Of course, when you have a high percentage of properly functioning hardware being returned, units with genuine, but intermittent, problems will also tend to judged as being OK, absent the intermittent problem revealing itself at the moment of service. These will then be recycled to users, thereby replacing good receivers with a temporary software problem with bad receivers with real, but intermittent problems. If proper tracking is not done, this cycle can repeat itself over and over before a user finally defenestrates the offending receiver.

What this means to designers

While it is not officially your problem to see that your company carries out unrelated engineering procedures properly, as user-advocate, you need to make it your problem. The best design in the world is worthless if shipped riddled with bugs.

If you work for a company that has no formal quality assurance program, begin to educate people. Work with marketing people. They can easily grasp the damage poor products can do to your company. Teach then how QA works, the ways it can save time, money, and embarrassment. They can escalate the issue to upper management, something perhaps difficult for you to do if you are working under the person who is the problem.
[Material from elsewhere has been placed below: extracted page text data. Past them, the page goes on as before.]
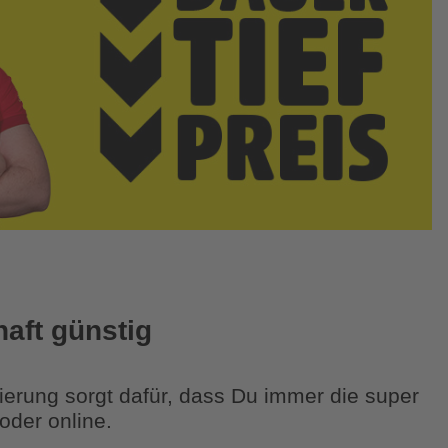
haft günstig
erung sorgt dafür, dass Du immer die super
oder online.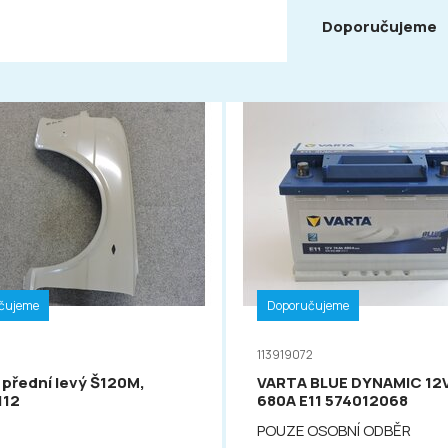
Doporučujeme
čujeme
Doporučujeme
113919072
 přední levý Š120M,
VARTA BLUE DYNAMIC 12
112
680A E11 574012068
POUZE OSOBNÍ ODBĚR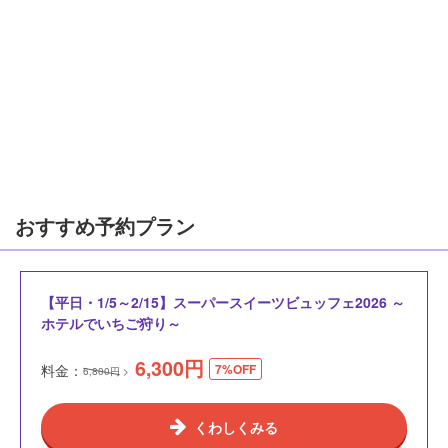
おすすめ予約プラン
【平日・1/5～2/15】スーパースイーツビュッフェ2026 ～
ホテルでいちご狩り～
6,300
円
料金：
7%OFF
6,800円
くわしくみる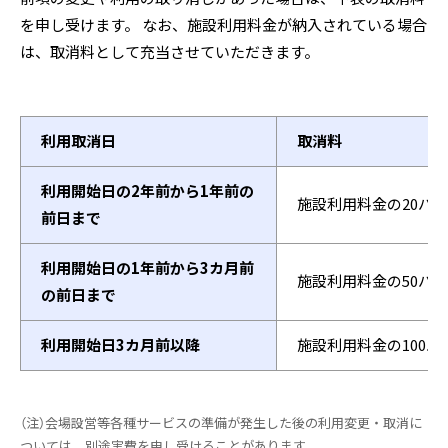
を申し受けます。 なお、施設利用料金が納入されている場合
は、取消料として充当させていただきます。
利用取消日
取消料
利用開始日の2年前から1年前の
施設利用料金の20パ
前日まで
利用開始日の1年前から3カ月前
施設利用料金の50パ
の前日まで
利用開始日3カ月前以降
施設利用料金の100
（注）会場設営等各種サービスの準備が発生した後の利用変更・取消に
ついては、別途実費を申し受けることがあります。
When you come up with improved designs, take it upon yourself to test how they work. Formulate your own test plan and try them out under a variety of conditions. If the engineering process is so badly broken that changing the old designs will almost certainly make things worse, back off on how much you want to change in each release and work with your engineers to do more informal QA testing before the release is assembled.

Final thoughts

Would I recommend a Dish Network digital recorder/receiver to my friends? Sure, with the proviso that they understand that, periodically, it will break. Why recommend it at all? Because it is cheaper and less intrusive than the other leading brand. DirectTV’s TIVO box costs an extra $5 a month and must be plugged in to your phone line to avoid having a nagging message appear every day after a multi-week grace period. Most Dish Network receivers are free of such charges and can run forever without reporting back any information about your viewing habits to headquarters or hassling you about not allowing them to peer around in your system.

On the other hand, TIVO is a PVR, and Dish Network still doesn’t offer a true PVR. Instead, they offer a video recorder that happens to use a hard disk, instead of tape. The difference? PVRs offer two ways to record shows. One is the traditional, program-a-timer method. Both companies offer that.
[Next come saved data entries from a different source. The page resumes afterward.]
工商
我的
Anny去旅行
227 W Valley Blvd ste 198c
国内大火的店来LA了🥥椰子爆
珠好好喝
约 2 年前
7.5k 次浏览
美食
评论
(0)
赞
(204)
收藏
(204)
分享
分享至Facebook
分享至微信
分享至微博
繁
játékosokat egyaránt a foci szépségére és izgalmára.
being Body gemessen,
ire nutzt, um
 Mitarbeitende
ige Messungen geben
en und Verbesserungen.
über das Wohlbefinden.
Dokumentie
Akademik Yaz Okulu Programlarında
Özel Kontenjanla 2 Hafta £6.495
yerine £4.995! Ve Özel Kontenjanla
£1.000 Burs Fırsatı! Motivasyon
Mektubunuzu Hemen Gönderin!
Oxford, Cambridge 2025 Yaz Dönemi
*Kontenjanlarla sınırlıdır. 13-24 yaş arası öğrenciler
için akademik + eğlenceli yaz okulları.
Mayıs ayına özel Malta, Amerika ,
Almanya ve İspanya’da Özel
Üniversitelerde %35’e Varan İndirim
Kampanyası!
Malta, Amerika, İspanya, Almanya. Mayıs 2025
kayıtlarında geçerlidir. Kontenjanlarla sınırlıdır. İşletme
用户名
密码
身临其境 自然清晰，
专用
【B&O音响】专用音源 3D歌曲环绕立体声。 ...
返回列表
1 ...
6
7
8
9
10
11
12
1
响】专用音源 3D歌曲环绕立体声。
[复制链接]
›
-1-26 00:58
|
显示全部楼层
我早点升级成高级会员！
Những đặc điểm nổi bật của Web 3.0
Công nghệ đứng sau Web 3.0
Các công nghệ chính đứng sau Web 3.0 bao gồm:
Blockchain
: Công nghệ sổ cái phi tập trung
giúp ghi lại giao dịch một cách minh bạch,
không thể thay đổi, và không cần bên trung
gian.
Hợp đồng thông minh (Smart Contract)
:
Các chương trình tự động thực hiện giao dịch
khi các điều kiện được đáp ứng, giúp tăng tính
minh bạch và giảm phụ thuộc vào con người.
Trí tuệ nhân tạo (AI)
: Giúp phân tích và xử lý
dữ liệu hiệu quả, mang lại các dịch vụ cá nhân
The other way sets PVRs apart. I call it “lying-in-wait.” If you are a Clay Aiken fan, for example, you tell your PVR you want it to record any show that has Clay Aiken on it. Six months from now, if Clay shows up in a scheduled MTV interview, he will be recorded with no further intervention on your part. You are freed from having to search the listings each and every week.

Will Dish Network ever finally offer true PVR functionality? Probably, but I’m not looking forward to it. Why? Because, based on the last one hundred and fifteen releases, it will take weeks or months for the dust to settle. In the meantime, I might not be able to record at all.